Research in time series and data streams is very close to real-world needs – typically in predicting electricity, gas, or other commodity consumption. Predictive models have wide applications in industry, for instance, in predictive quality control or maintenance, where they help detect potential problems before they occur.

Your research also involves adaptive learning and data stream processing. How important is proper data management in this context?

The quality of data is crucial. You cannot achieve accurate results if data are not managed or stored. Transparent data management allows methods to be compared, their benefits evaluated, and experiments replicated – which is the foundation of trustworthy science.


One of the cornerstones of proper data management is the FAIR principle – data should be Findable, Accessible, Interoperable, and Reusable. Where do you see the main challenges in implementing these principles?

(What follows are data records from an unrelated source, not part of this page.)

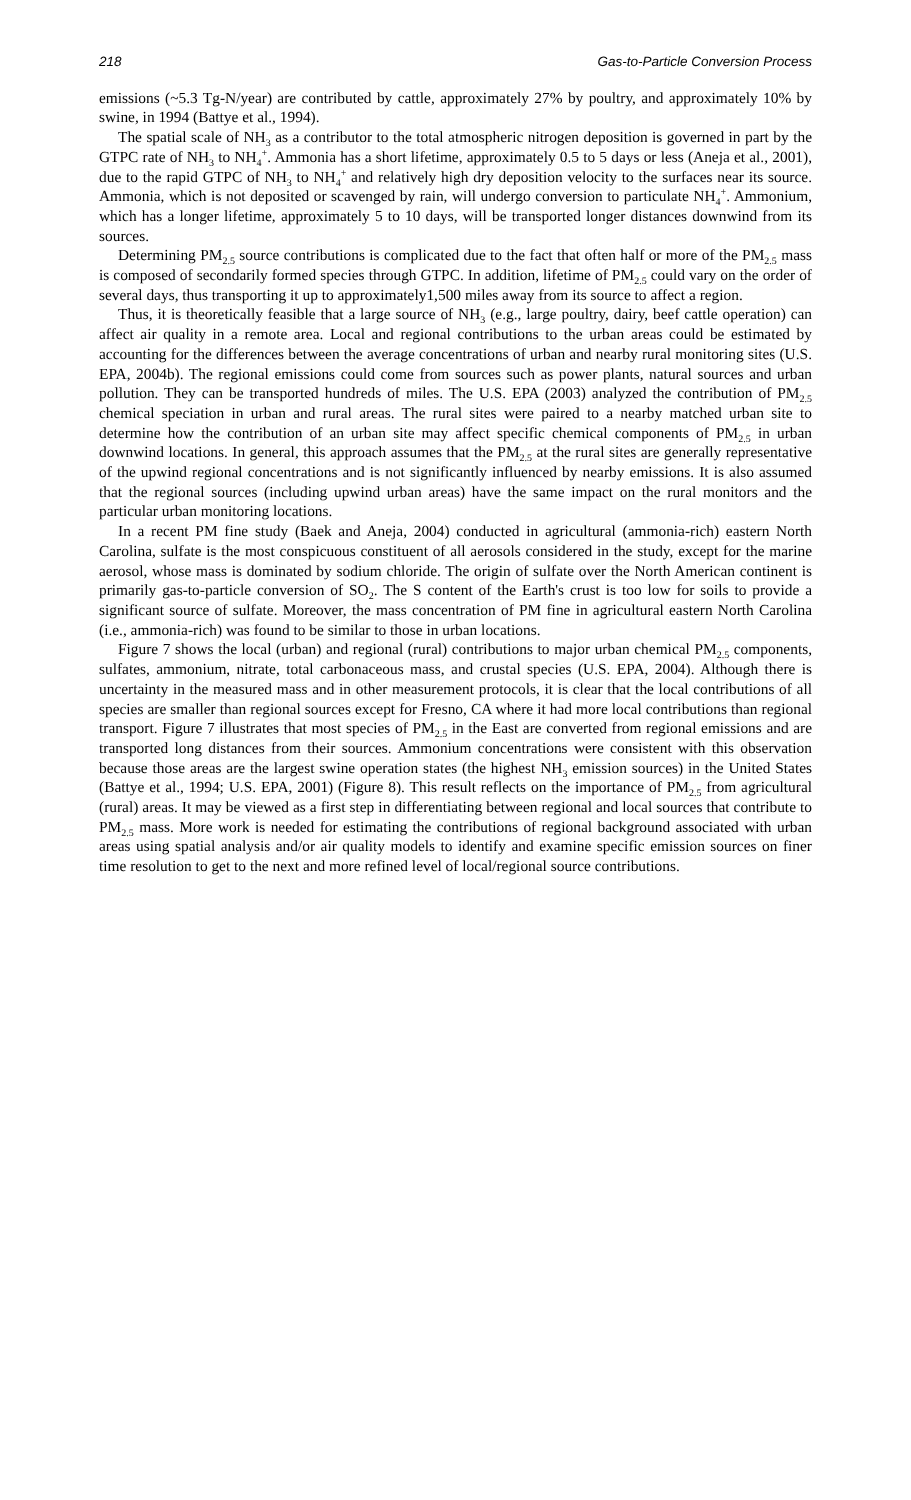218 Gas-to-Particle Conversion Process
emissions (~5.3 Tg-N/year) are contributed by cattle, approximately 27% by poultry, and approximately 10% by swine, in 1994 (Battye et al., 1994).
The spatial scale of NH<sub>3</sub> as a contributor to the total atmospheric nitrogen deposition is governed in part by the GTPC rate of NH<sub>3</sub> to NH<sub>4</sub><sup>+</sup>. Ammonia has a short lifetime, approximately 0.5 to 5 days or less (Aneja et al., 2001), due to the rapid GTPC of NH<sub>3</sub> to NH<sub>4</sub><sup>+</sup> and relatively high dry deposition velocity to the surfaces near its source. Ammonia, which is not deposited or scavenged by rain, will undergo conversion to particulate NH<sub>4</sub><sup>+</sup>. Ammonium, which has a longer lifetime, approximately 5 to 10 days, will be transported longer distances downwind from its sources.
Determining PM<sub>2.5</sub> source contributions is complicated due to the fact that often half or more of the PM<sub>2.5</sub> mass is composed of secondarily formed species through GTPC. In addition, lifetime of PM<sub>2.5</sub> could vary on the order of several days, thus transporting it up to approximately1,500 miles away from its source to affect a region.
Thus, it is theoretically feasible that a large source of NH<sub>3</sub> (e.g., large poultry, dairy, beef cattle operation) can affect air quality in a remote area. Local and regional contributions to the urban areas could be estimated by accounting for the differences between the average concentrations of urban and nearby rural monitoring sites (U.S. EPA, 2004b). The regional emissions could come from sources such as power plants, natural sources and urban pollution. They can be transported hundreds of miles. The U.S. EPA (2003) analyzed the contribution of PM<sub>2.5</sub> chemical speciation in urban and rural areas. The rural sites were paired to a nearby matched urban site to determine how the contribution of an urban site may affect specific chemical components of PM<sub>2.5</sub> in urban downwind locations. In general, this approach assumes that the PM<sub>2.5</sub> at the rural sites are generally representative of the upwind regional concentrations and is not significantly influenced by nearby emissions. It is also assumed that the regional sources (including upwind urban areas) have the same impact on the rural monitors and the particular urban monitoring locations.
In a recent PM fine study (Baek and Aneja, 2004) conducted in agricultural (ammonia-rich) eastern North Carolina, sulfate is the most conspicuous constituent of all aerosols considered in the study, except for the marine aerosol, whose mass is dominated by sodium chloride. The origin of sulfate over the North American continent is primarily gas-to-particle conversion of SO<sub>2</sub>. The S content of the Earth's crust is too low for soils to provide a significant source of sulfate. Moreover, the mass concentration of PM fine in agricultural eastern North Carolina (i.e., ammonia-rich) was found to be similar to those in urban locations.
Figure 7 shows the local (urban) and regional (rural) contributions to major urban chemical PM<sub>2.5</sub> components, sulfates, ammonium, nitrate, total carbonaceous mass, and crustal species (U.S. EPA, 2004). Although there is uncertainty in the measured mass and in other measurement protocols, it is clear that the local contributions of all species are smaller than regional sources except for Fresno, CA where it had more local contributions than regional transport. Figure 7 illustrates that most species of PM<sub>2.5</sub> in the East are converted from regional emissions and are transported long distances from their sources. Ammonium concentrations were consistent with this observation because those areas are the largest swine operation states (the highest NH<sub>3</sub> emission sources) in the United States (Battye et al., 1994; U.S. EPA, 2001) (Figure 8). This result reflects on the importance of PM<sub>2.5</sub> from agricultural (rural) areas. It may be viewed as a first step in differentiating between regional and local sources that contribute to PM<sub>2.5</sub> mass. More work is needed for estimating the contributions of regional background associated with urban areas using spatial analysis and/or air quality models to identify and examine specific emission sources on finer time resolution to get to the next and more refined level of local/regional source contributions.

The biggest challenge is awareness and user-friendliness. Researchers need to understand why these principles exist, how to apply them, and – most importantly – how they can benefit their research. To ensure widespread adoption, tools for storing and sharing data must be as user-friendly and straightforward as possible, which unfortunately is still not the case.


“The quality of data is crucial. You cannot achieve accurate results if data are not managed or stored.”

How does VŠB–TUO support researchers in the area of research data management?

At the university, we are gradually building a comprehensive open science support system – we organise training, educate, and newly employ data stewards who assist researchers in managing their data. We aim to make the principles of open science accessible not only to experienced researchers but also to doctoral students through our Ph.D. Academy. We are also preparing a summer school for data stewards and other training activities to expand this area further.


What is your vision for research data management at the university in the next five years?

The ideal scenario is that open science principles and proper data management become integral to every researcher’s daily routine. I don’t think we are lagging in this regard. Thanks to the activities we are implementing and those we are preparing, we are keeping pace with developments across Europe. We aim for the next generation of researchers to regard these principles as a natural part of scientific practice.


“The ideal scenario is that open science principles and proper data management become integral to every researcher’s daily routine.”

EOSC CZ Networking events connect researchers and data experts from various institutions. What benefits do such meetings bring to universities like VŠB–TUO?

These meetings are extremely valuable. They help share experiences, establish collaborations, and spread examples of good practice. In the future, I would like to see an even wider range of participants involved so that the principles of open science and responsible data management can spread even faster throughout the academic community.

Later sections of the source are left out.